Researchers on 30-day expeditions had spotty satellite internet, frozen fingers, and no patience for chat UIs. The existing AI assistant required typed prompts and always-on connectivity — two things the field could not offer.
- Must work offline for 72 hours and reconcile when a link is found.
- Touch targets big enough for insulated gloves.
- No LLM call costs more than $0.04 — budgets are tight on expedition.

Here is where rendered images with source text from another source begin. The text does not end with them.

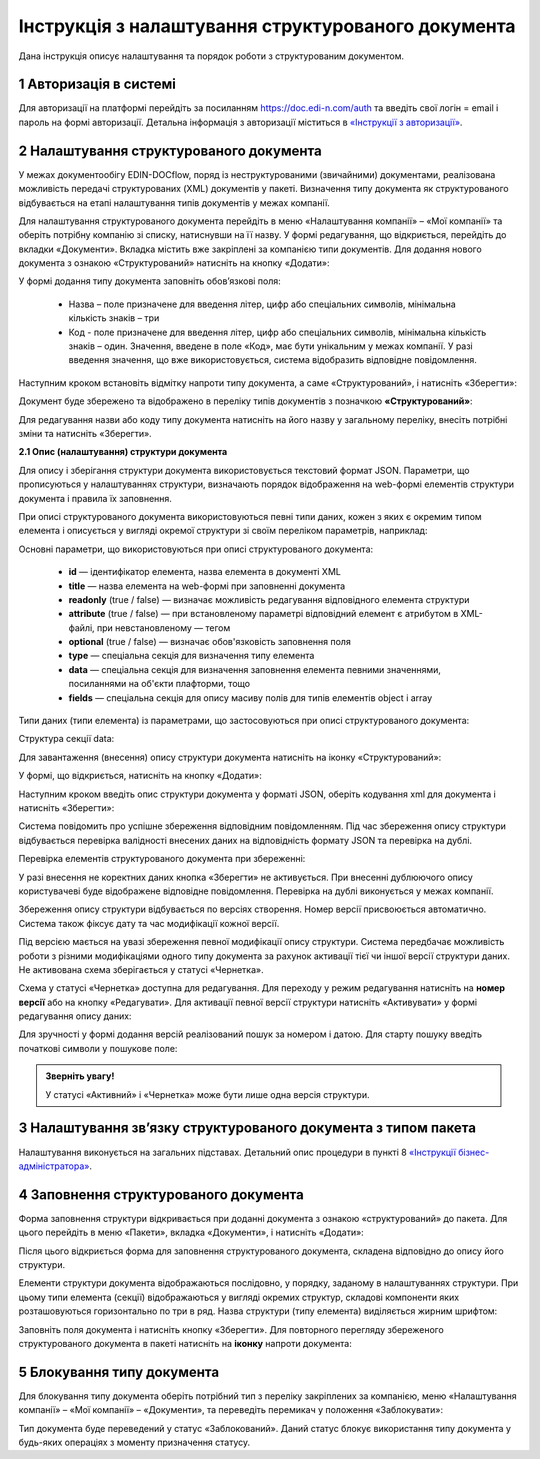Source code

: ####################################################
Інструкція з налаштування структурованого документа 
####################################################	

Дана інструкція описує налаштування та порядок роботи з структурованим документом. 

1 Авторизація в системі
------------------------
Для авторизації на платформі перейдіть за посиланням https://doc.edi-n.com/auth та введіть свої логін = email і пароль на формі авторизації. Детальна інформація з авторизації міститься в  `«Інструкції з авторизації»`_.

.. _«Інструкції з авторизації»: https://wiki.edi-n.com/ru/latest/services/EDIN_DOCflow/edin_docflow/instruktsia-avtorizatsia.html

2 Налаштування структурованого документа 
------------------------------------------
У межах документообігу EDIN-DOCflow, поряд із неструктурованими (звичайними) документами, реалізована можливість передачі структурованих (XML) документів у пакеті. Визначення типу документа як структурованого відбувається на етапі налаштування типів документів у межах компанії.   

Для налаштування структурованого документа перейдіть в меню «Налаштування компанії» – «Мої  компанії» та оберіть потрібну компанію зі списку, натиснувши на її назву. У формі редагування, що відкриється, перейдіть до вкладки «Документи». Вкладка містить вже закріплені за компанією типи документів. Для додання нового документа з ознакою «Структурований» натисніть на кнопку «Додати»: 

.. image:: pics_instruktsia-structurovanyi-document/instr_struct_doc_1.png
   :align: center

У формі додання типу документа заповніть обов’язкові поля: 

 - Назва – поле призначене для введення літер, цифр або спеціальних символів, мінімальна кількість знаків – три

 - Код - поле призначене для введення літер, цифр або спеціальних символів, мінімальна кількість знаків – один. Значення, введене в поле «Код», має бути унікальним у межах компанії. У разі введення значення, що вже використовується, система відобразить відповідне повідомлення. 

Наступним кроком встановіть відмітку напроти типу документа, а саме «Структурований», і натисніть «Зберегти»:

.. image:: pics_instruktsia-structurovanyi-document/instr_struct_doc_2.png
   :align: center

Документ буде збережено та відображено в переліку типів документів з позначкою **«Структурований»**:

.. image:: pics_instruktsia-structurovanyi-document/instr_struct_doc_3.png
   :align: center

Для редагування назви або коду типу документа натисніть на його назву у загальному переліку, внесіть потрібні зміни та натисніть «Зберегти».

**2.1 Опис (налаштування) структури документа**
 
Для опису і зберігання структури документа використовується текстовий формат JSON. Параметри, що прописуються у налаштуваннях структури, визначають порядок відображення на web-формі елементів структури документа і правила їх заповнення.
 
При описі структурованого документа використовуються певні типи даних, кожен з яких є окремим типом елемента і описується у вигляді окремої структури зі своїм переліком параметрів, наприклад:

.. image:: pics_instruktsia-structurovanyi-document/json.png
   :align: center

Основні параметри, що використовуються при описі структурованого документа:

 - **id** — ідентифікатор елемента, назва елемента в документі XML

 - **title** — назва елемента на web-формі при заповненні документа

 - **readonly** (true / false) — визначає можливість редагування відповідного елемента структури

 - **attribute** (true / false) — при встановленому параметрі відповідний елемент є атрибутом в XML-файлі, при невстановленому — тегом

 - **optional** (true / false) — визначає обов'язковість заповнення поля

 - **type** — спеціальна секція для визначення типу елемента

 - **data** — спеціальна секція для визначення заповнення елемента певними значеннями, посиланнями на об'єкти плафторми, тощо

 - **fields** — спеціальна секція для опису масиву полів для типів елементів object і array

Типи даних (типи елемента) із параметрами, що застосовуються при описі структурованого документа:

.. image:: pics_instruktsia-structurovanyi-document/instr_struct_doc_types1.png
   :align: center
.. image:: pics_instruktsia-structurovanyi-document/instr_struct_doc_types2.png
   :align: center 
  
Структура секції data:

.. image:: pics_instruktsia-structurovanyi-document/snimok-types1.png
   :align: center
.. image:: pics_instruktsia-structurovanyi-document/snimok-types2.png
   :align: center

Для завантаження (внесення) опису структури документа натисніть на іконку «Структурований»:

.. image:: pics_instruktsia-structurovanyi-document/instr_struct_doc_4.png
   :align: center

У формі, що відкриється, натисніть на кнопку «Додати»:

.. image:: pics_instruktsia-structurovanyi-document/instr_struct_doc_5.png
   :align: center

Наступним кроком введіть опис структури документа у форматі JSON, оберіть кодування xml для документа і натисніть «Зберегти»:

.. image:: pics_instruktsia-structurovanyi-document/instr_struct_doc_6.png
   :align: center

Система повідомить про успішне збереження відповідним повідомленням. Під час збереження опису структури відбувається перевірка валідності внесених даних на відповідність формату JSON та перевірка на дублі. 

Перевірка елементів структурованого документа при збереженні:

.. image:: pics_instruktsia-structurovanyi-document/instr_struct_doc_validation.png
   :align: center

У разі внесення не коректних даних кнопка «Зберегти» не активується. При внесенні дублюючого опису користувачеві буде відображене відповідне повідомлення. Перевірка на дублі виконується у межах компанії. 

Збереження опису структури відбувається по версіях створення. Номер версії присвоюється автоматично. Система також фіксує дату та час модифікації кожної версії. 

Під версією мається на увазі збереження певної модифікації опису структури. Система передбачає можливість роботи з різними модифікаціями одного типу документа за рахунок активації тієї чи іншої версії структури даних. Не активована схема зберігається у статусі «Чернетка». 

.. image:: pics_instruktsia-structurovanyi-document/instr_struct_doc_7.png
   :align: center

Схема у статусі «Чернетка» доступна для редагування. Для переходу у режим редагування натисніть на **номер версії**  або на кнопку «Редагувати». Для активації певної версії структури натисніть «Активувати» у формі редагування опису даних:

.. image:: pics_instruktsia-structurovanyi-document/instr_struct_doc_8.png
   :align: center

Для зручності у формі додання версій реалізований пошук за номером і датою. Для старту пошуку введіть початкові символи у пошукове поле:  

.. image:: pics_instruktsia-structurovanyi-document/instr_struct_doc_9.png
   :align: center

.. admonition:: Зверніть увагу!

   У статусі «Активний» і «Чернетка» може бути лише одна версія структури. 

3 Налаштування зв’язку структурованого документа з типом пакета
----------------------------------------------------------------
Налаштування виконується на загальних підставах. Детальний опис процедури в пункті 8 `«Інструкції бізнес-адміністратора»`_.

.. _«Інструкції бізнес-адміністратора»: https://wiki.edi-n.com/ru/latest/services/EDIN_DOCflow/edin_docflow/instruktsia-biznes-administratora.html

4 Заповнення структурованого документа
---------------------------------------- 
Форма заповнення структури відкривається при доданні документа з ознакою «структурований» до пакета. Для цього перейдіть в меню «Пакети», вкладка «Документи», і натисніть «Додати»:

.. image:: pics_instruktsia-structurovanyi-document/instr_struct_doc_10.png
   :align: center

Після цього відкриється форма для заповнення структурованого документа, складена відповідно до опису його структури. 

Елементи структури документа відображаються послідовно, у порядку, заданому в налаштуваннях структури. При цьому типи елемента (секції) відображаються у вигляді окремих структур, складові компоненти яких розташовуються горизонтально по три в ряд. Назва структури (типу елемента) виділяється жирним шрифтом:  

.. image:: pics_instruktsia-structurovanyi-document/instr_struct_doc_11.png
   :align: center

Заповніть поля документа і натисніть кнопку «Зберегти». Для повторного перегляду збереженого структурованого документа в пакеті  натисніть на **іконку** напроти документа: 

.. image:: pics_instruktsia-structurovanyi-document/instr_struct_doc_12.png
   :align: center

5 Блокування типу документа
-----------------------------
Для блокування типу документа оберіть потрібний тип з переліку закріплених  за компанією, меню «Налаштування компанії» – «Мої компанії» – «Документи», та  переведіть перемикач у положення «Заблокувати»:  

.. image:: pics_instruktsia-structurovanyi-document/instr_struct_doc_13.png
   :align: center

Тип документа буде переведений у статус «Заблокований». Даний статус блокує використання типу документа у будь-яких операціях з моменту призначення статусу.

Turn the copilot into a notebook. Researchers dictate or scribble; the AI fills in fields, suggests tags, and flags contradictions — but never takes the wheel. Streaming UI hides latency; optimistic UI hides offline gaps.
- 01
Field study
Ran a two-week pilot with the Svalbard team over Starlink. Logged every interruption. There were 312.
- 02
UX for unreliability
Designed state machines for every sync scenario. 'Draft' / 'Queued' / 'Reconciled' / 'Conflict'. Every change has a reversible history.
- 03
Prompt design
Wrote 40+ system prompts, evaluated against 200 historic logs. Built an eval harness in TypeScript that grades output against rubrics.
- 04
Motion as affordance
Subtle Framer Motion cues for sync status — a 400ms opacity dip, a gentle underline. Zero pop-ups.
“AI in hostile environments is not about model quality. It's about gracefully failing in 14 different weather conditions. Design for the worst day.”